Illustration d'une adolescente en détresse.
Illustration d'une adolescente en détresse. - BARKLIE/REX FEATURES/SIpa
Delphine Bancaud
Un jour, Nora Fraisse découvre une scène insoutenable. Sa fille de 13 ans, Marion s'est pendue dans sa chambre avec son foulard. Commence alors un vrai travail de détective pour elle, afin de savoir pourquoi sa fille a mis fin à ses jours. Dans Marion,13 ans pour toujours*qui sort mercredi en librairie, elle raconte cette quête tragique.

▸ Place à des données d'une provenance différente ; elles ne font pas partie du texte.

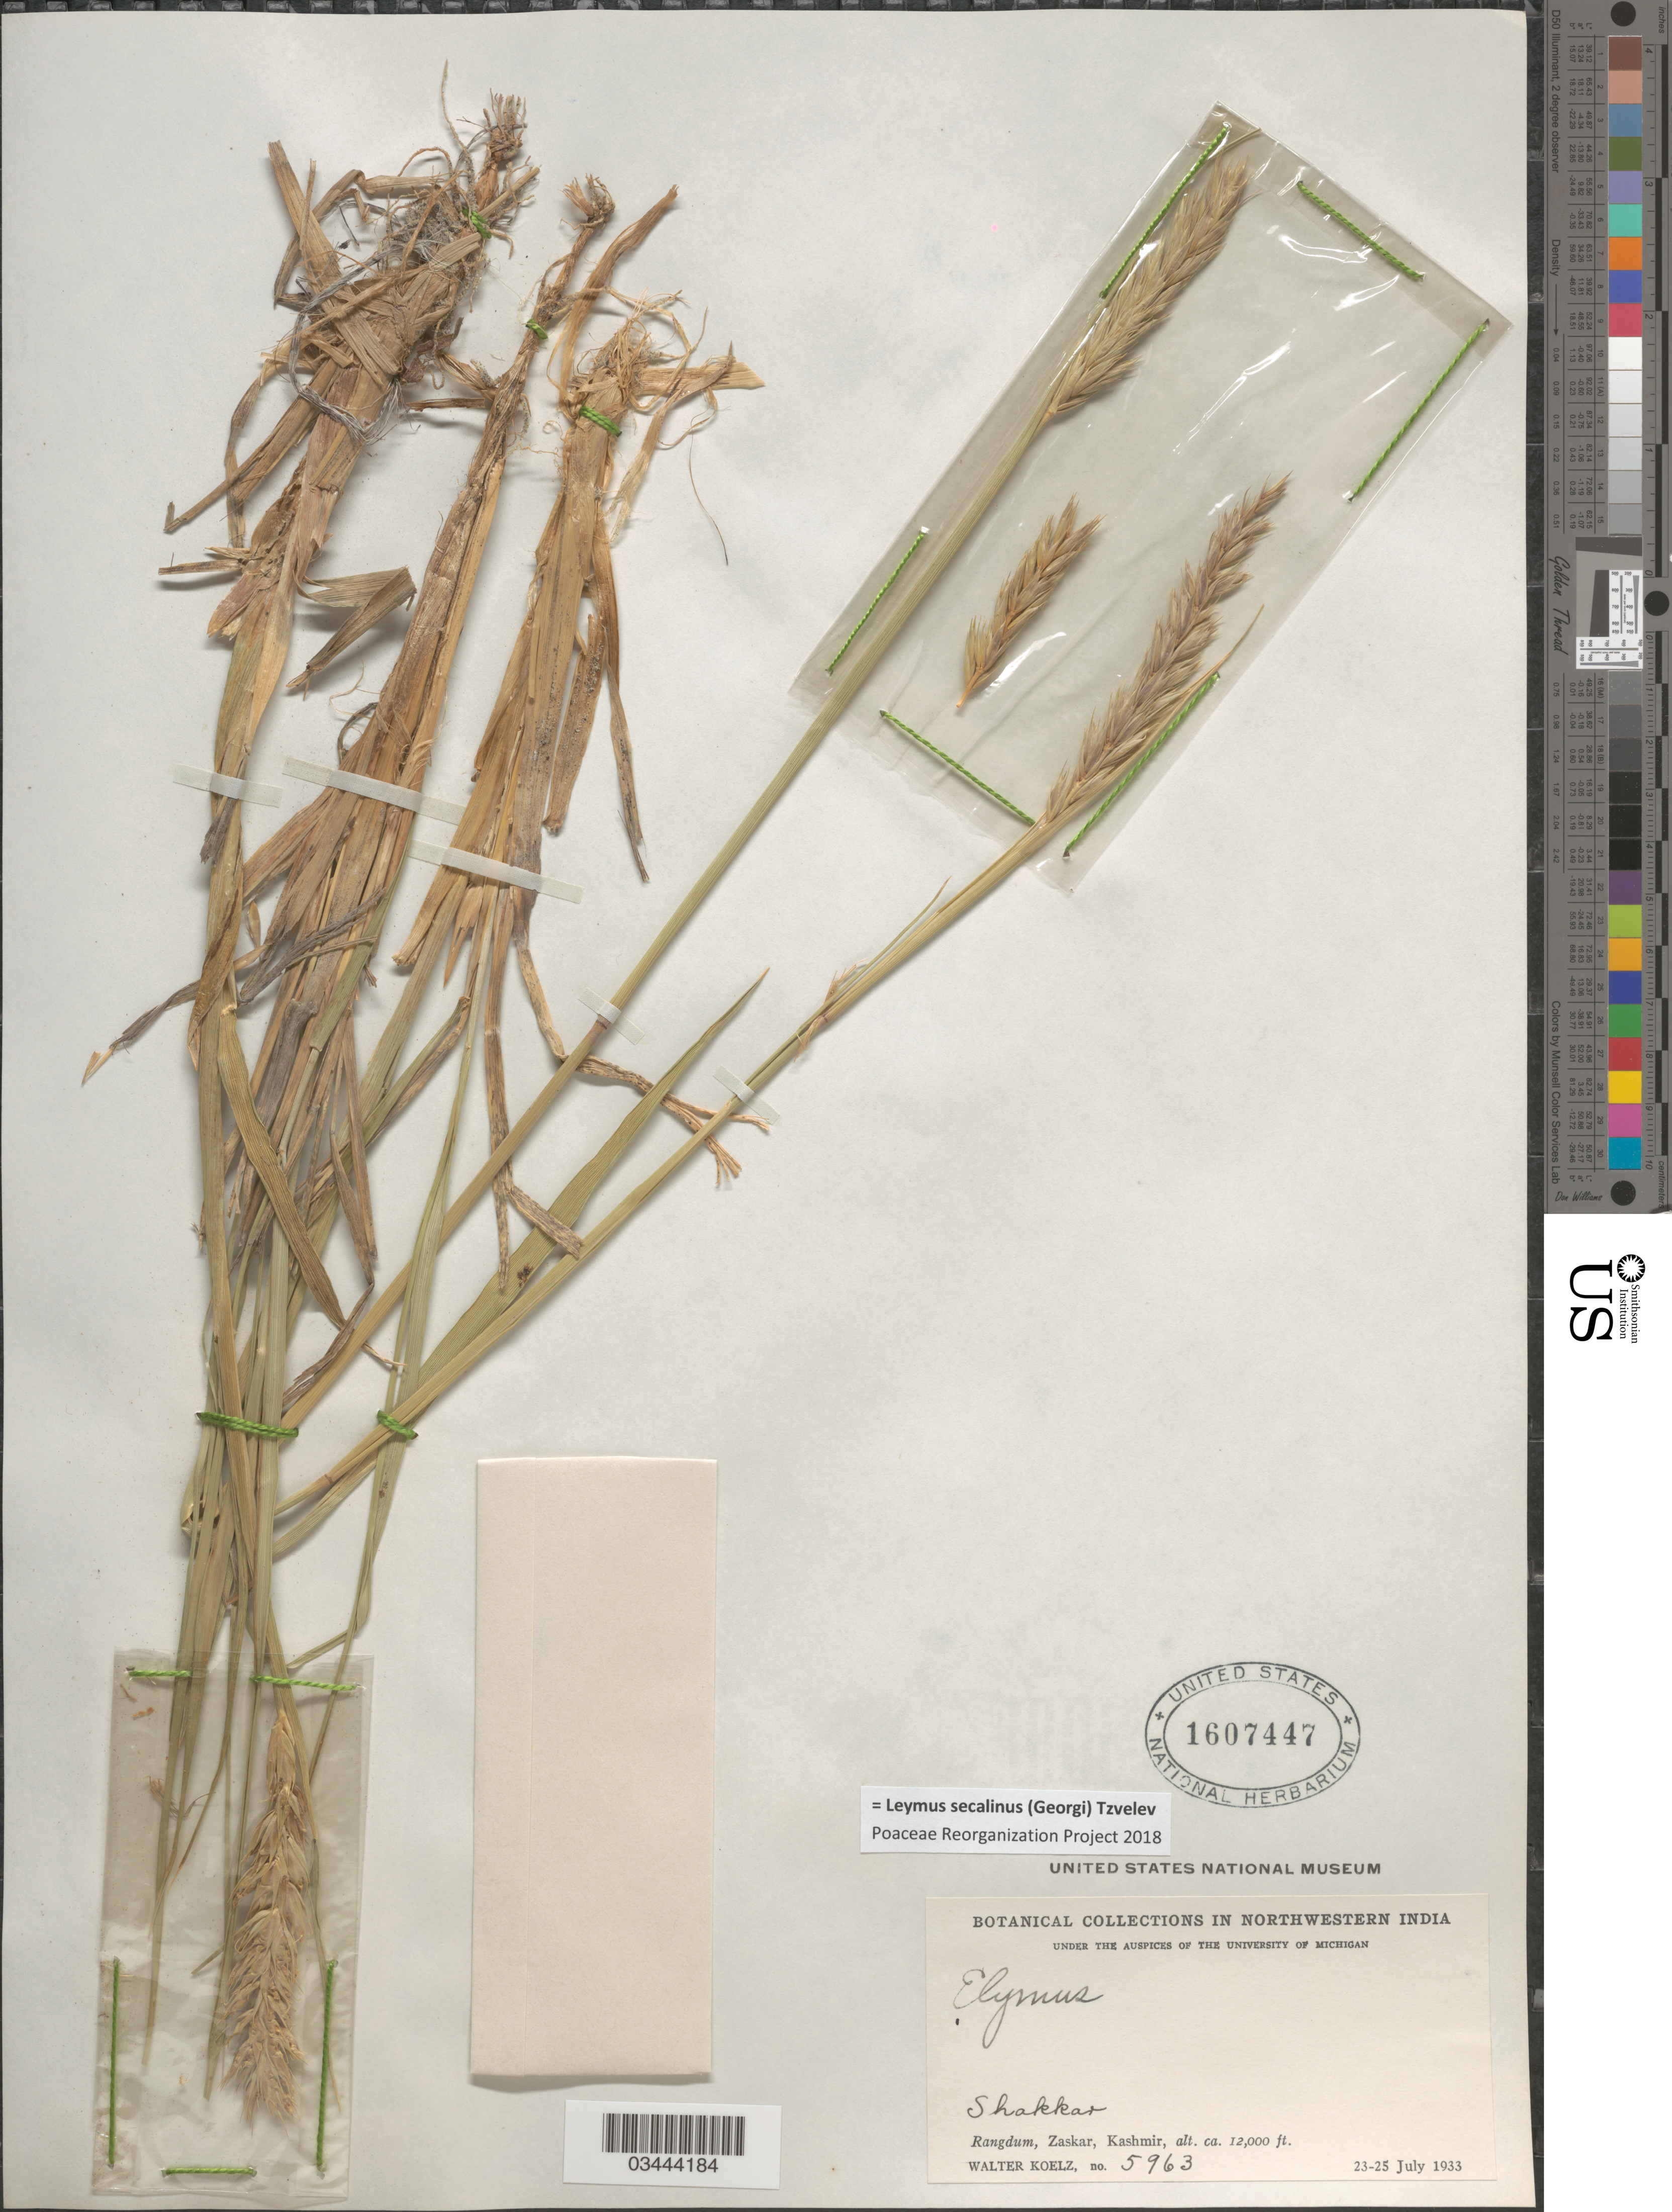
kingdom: Plantae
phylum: Tracheophyta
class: Liliopsida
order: Poales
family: Poaceae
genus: Leymus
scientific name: Leymus secalinus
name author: (Georgi) Tzvelev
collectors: W. N. Koelz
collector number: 5963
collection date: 1933-07-23/1933-07-25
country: India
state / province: Jammu and Kashmir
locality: Northwestern India. Shakkar. Rangdum, Zaskar. Kashmir.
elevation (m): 3658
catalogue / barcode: US 1607447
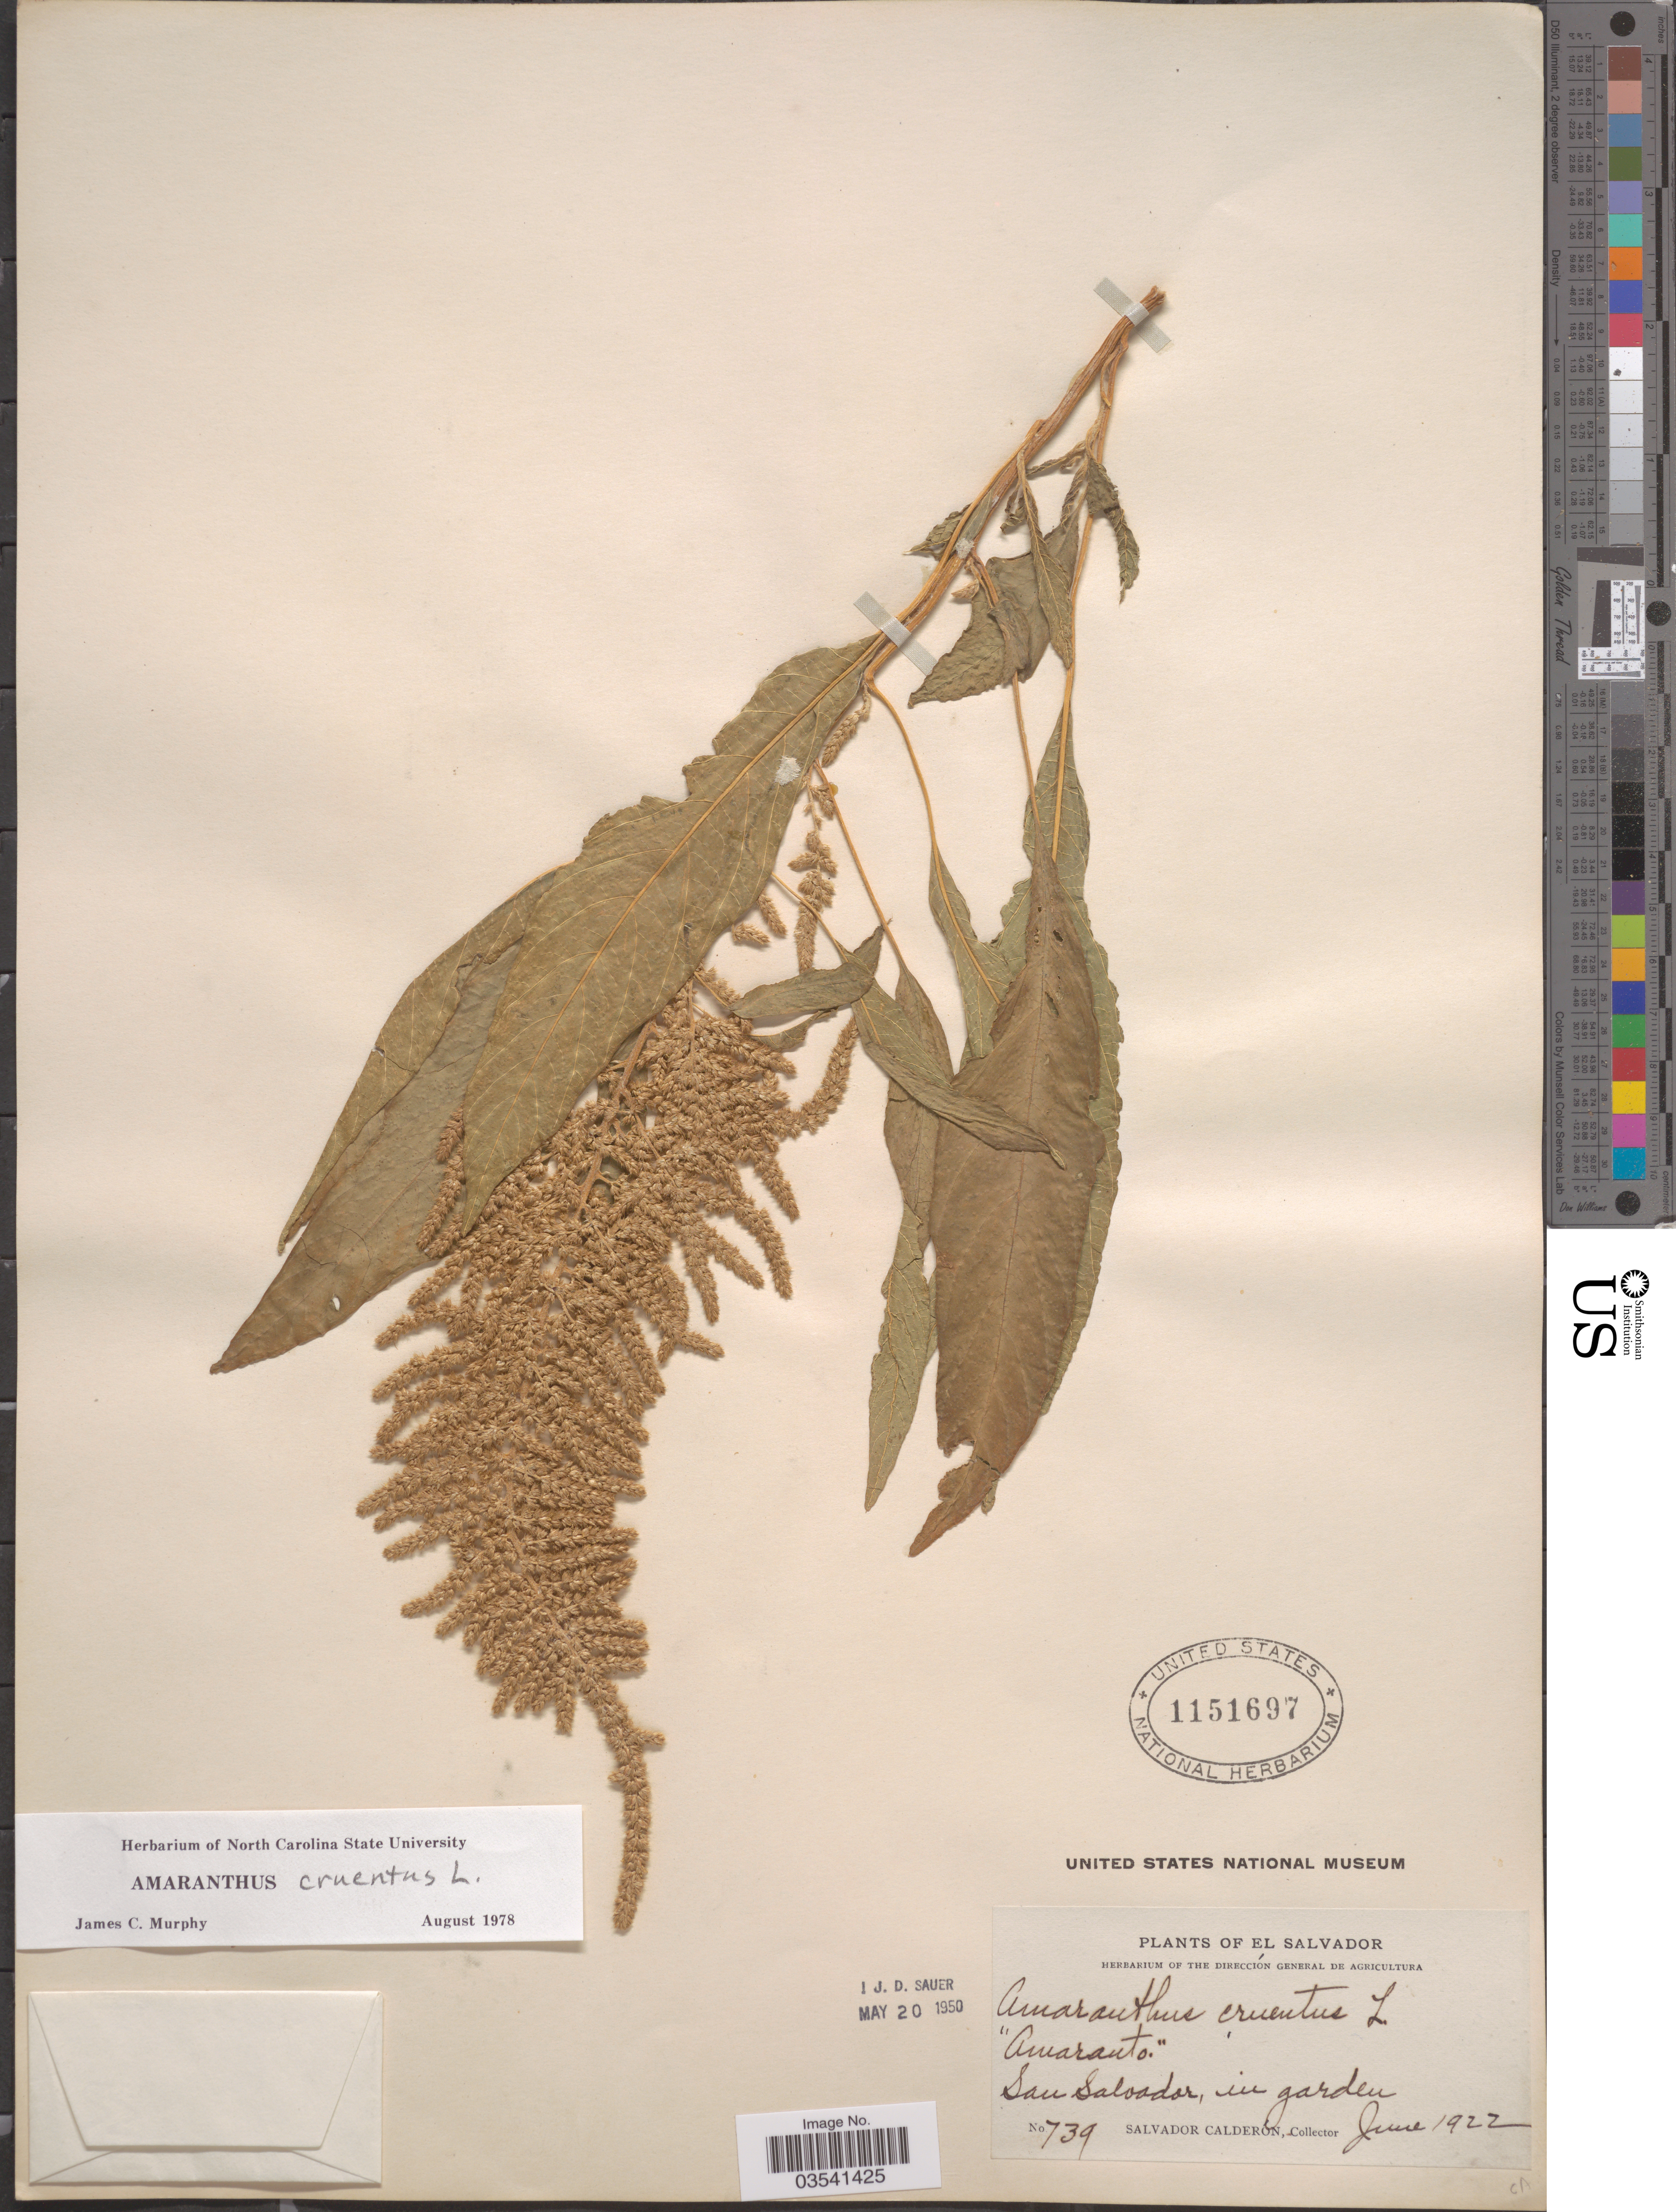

Car rien ne laissait présager que cette bonne élève souffrait le martyre, en raison duharcèlement qu'elle subissait au collège. «Je croyais tout savoir de toi (…) Mais les brimades, les humiliations, les insultes, tu les as passées sous silence comme si tu ne voulais pas nous souiller, comme si ça ne devait prospérer que dans le monde d'Internet», écrit Nora Fraisse. Une destruction à petit feu de l'adolescente, dont le comportement avait changé. Mais pour épargner ses parents, celle-ci avait caché le carnet de correspondance qui faisait état de ses retards et de ces attitudes étranges.

Des agressions dans la cour, sur le portable et sur Internet

C'est en lisant la lettre rédigée par sa fille avant de mourir, que Nora Fraisse entrevoit l'enfer qu'elle a vécu: «Ma vie a dérapé et personne ne l'a compris», confie Marion. En consultant son compte Facebook et en recueillant des témoignages, Nora Fraisse comprend que sa fille était devenue le bouc émissaire de nombreux élèves. Elle était régulièrement traitée de «pute» et de «bolosse». Des rumeurs infondées courraient aussi sur elle. Et les humiliations ne s'arrêtaient pas là: un jour des élèves l'ont déchaussé et ont jeté ses chaussures. Un autre, des garçons lui ont peloté les fesses. Des agressions qui ont ensuite envahi sa sphère privée, puisque Marion recevait des messages d'insultes et des menaces au téléphone, sur Facebook, via sms… Avant de se donner la mort, Marion avait d'ailleurs pendu son portable à sa mezzanine «pour couper symboliquement la parole à ceux qui te torturaient à coups d'insultes et de menaces», lui écrit sa mère dans son livre. Enfin, la veille de sa mort, un adolescent lui avait lancé «va te pendre». Marion l'a finalement pris au mot.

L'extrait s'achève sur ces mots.